Implement funding formula that helps me become successful

November 1, 2013
Cindy Andrade

Cindy Andrade

It might be hard to imagine what it’s like for Oakland students if you’ve never been through our schools. I have friends who have dropped out, or are thinking about dropping out, because Oakland Unified, the district I attend, doesn’t have enough money to provide sufficient resources in order for us to be successful.

For years, students like me in Oakland have been asking: How can we succeed when our classrooms are overcrowded and we have outdated computers, damaged textbooks, and so few desks that students have to stand or sit on the floor? How can we succeed without enough AP classes, counselors and college prep support? In other words, how can you expect us to succeed when we’re being set up to fail?

The Local Control Funding Formula (LCFF) is supposed to make sure more money goes to the schools and students who need it most – low-income students, English language learners, and foster youth. Oakland Unified has a large number of these students and will benefit greatly from it.

But as the new funding system takes effect in Oakland and across California, there’s an important piece to remember. It’s called the Local Control Funding Formula. That means it must include local communities. Without real student and community input into how funding is distributed and spent, we will not be able to hold our districts and schools accountable to us. School districts across California must remember that they are working for us, the students, and that equity must be defined by what we need. After all, their local spending decisions affect our futures.

It’s really upsetting to learn about the language for regulations that the State Board of Education will hear on Nov. 7. It opens the door for school districts to have full flexibility when we know that the law is written to balance flexibility with the equity that districts are supposed to meet in the law and show through the Local Control and Accountability Plans.

The proposed regulations give districts three spending options to choose from to justify the additional money they will get for English language learners, low-income students and foster youth. They can spend more on these students; they can provide more programs and services for them, or they can show that these students have achieved more by meeting additional learning goals. But these three choices – Spend More, Provide More or Achieve More – do not go far enough to require districts to spend the money on the students for whom it’s intended or show that they are spending the amount close to what these students earned for the district in the base, supplemental and concentration grants. The Achieve More option shouldn’t even be an option for how to spend the money. Achieve More is already one of the eight state priorities that districts are supposed to meet with money and justify in their local accountability plans.

My peers and I want regulations that require school districts to spend more on the highest-need students; provide more services than they are already providing for these students and show how this investment is working through increases in achievement and in all the other state priorities, including parent and student engagement and improving school climate. This should be the only option!
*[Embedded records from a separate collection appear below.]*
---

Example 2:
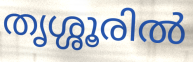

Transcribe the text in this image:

തൃശ്ശൂരിൽ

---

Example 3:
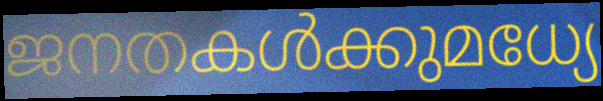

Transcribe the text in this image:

ജനതകൾക്കുമധ്യേ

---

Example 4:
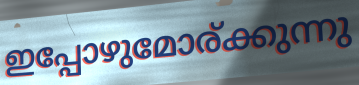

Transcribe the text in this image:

ഇപ്പോഴുമോര്ക്കുന്നു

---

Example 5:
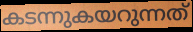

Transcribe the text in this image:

കടന്നുകയറുന്നത്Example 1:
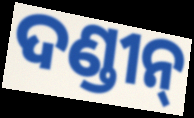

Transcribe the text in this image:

ଦଣ୍ଡୀନ୍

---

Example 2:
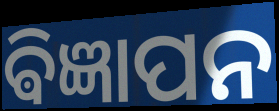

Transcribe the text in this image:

ଵିଜ୍ଞାପନ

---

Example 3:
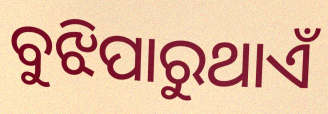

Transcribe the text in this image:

ବୁଝିପାରୁଥାଏଁ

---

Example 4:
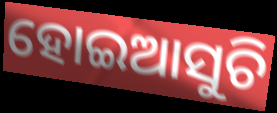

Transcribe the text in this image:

ହୋଇଆସୁଚି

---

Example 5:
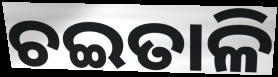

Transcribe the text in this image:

ଚଇତାଳି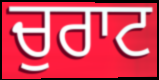
ਚੁਰਾਟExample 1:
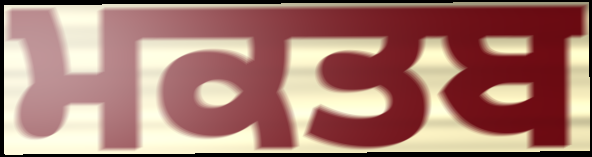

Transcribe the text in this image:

ਮਕਤਬ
We deserve to succeed and to have the money we help generate for the school district spent on creating more opportunities and providing more services for us!

I’m proud of California for recognizing that all students deserve the same opportunity to succeed and to contribute to California’s future by passing the Local Control Funding Formula. Now the State Board of Education and school districts need to make sure that students, parents and communities are authentically part of this process, and honor the equity intended by LCFF, so that the formula can make the impacts we all know it can.

Cindy Andrade is a 11th grader at Oakland High School and a member of Californians for Justice and the Campaign for Quality Education (CQE). This op-ed is adapted from a speech she gave on the steps of the Capitol on May 21st at the CQE’s Day of Action in Sacramento.